■ Records for the task:

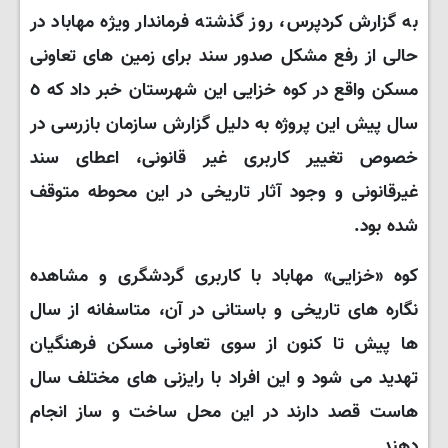
به گزارش کردپرس، روز گذشته فرماندار ویژه مهاباد در
حالی از رفع مشکل صدور سند برای زمین های تعاونی
مسکن واقع در کوه خزایی این شهرستان خبر داد که ٥
سال پیش این پروژه به دلیل گزارش سازمان بازرسی در
خصوص تغییر کاربری غیر قانونی، اعطای سند
غیرقانونی و وجود آثار تاریخی در این محوطه متوقف
شده بود.
کوه «خزایی» مهاباد با کاربری گردشگری و مشاهده
نگاره های تاریخی و باستانی در آن، متاسفانه از سال
ها پیش تا کنون از سوی تعاونی مسکن فرهنگیان
تهدید می شود و این افراد با رایزنی های مختلف سال
هاست قصد دارند در این محل ساخت و ساز انجام
دهند.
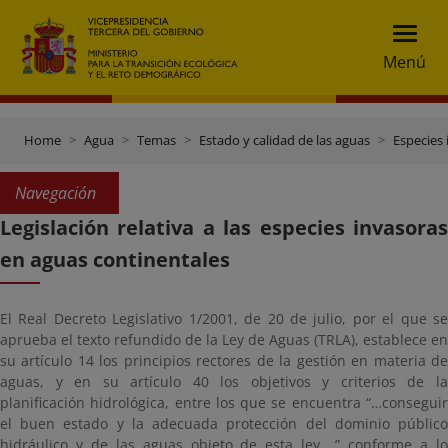
Menú
Home
Agua
Temas
Estado y calidad de las aguas
Especies 
Navegación
Legislación relativa a las especies invasoras
en aguas continentales
El Real Decreto Legislativo 1/2001, de 20 de julio, por el que se
aprueba el texto refundido de la Ley de Aguas (TRLA), establece en
su artículo 14 los principios rectores de la gestión en materia de
aguas, y en su artículo 40 los objetivos y criterios de la
planificación hidrológica, entre los que se encuentra “…conseguir
el buen estado y la adecuada protección del dominio público
hidráulico y de las aguas objeto de esta ley,…” conforme a lo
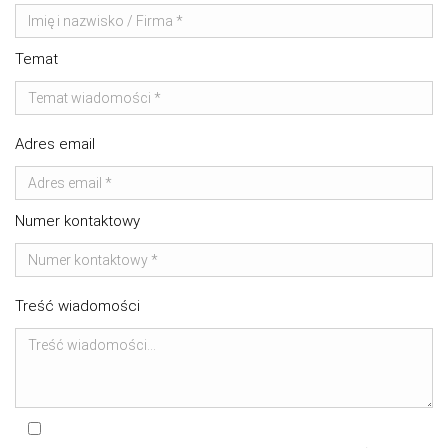
Temat
Adres email
Numer kontaktowy
Treść wiadomości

■ What to produce:
Show each line in the rows above that contains the word "تاریخی", matching letter case exactly.

■ Answer to this problem:
غیرقانونی و وجود آثار تاریخی در این محوطه متوقف
نگاره های تاریخی و باستانی در آن، متاسفانه از سال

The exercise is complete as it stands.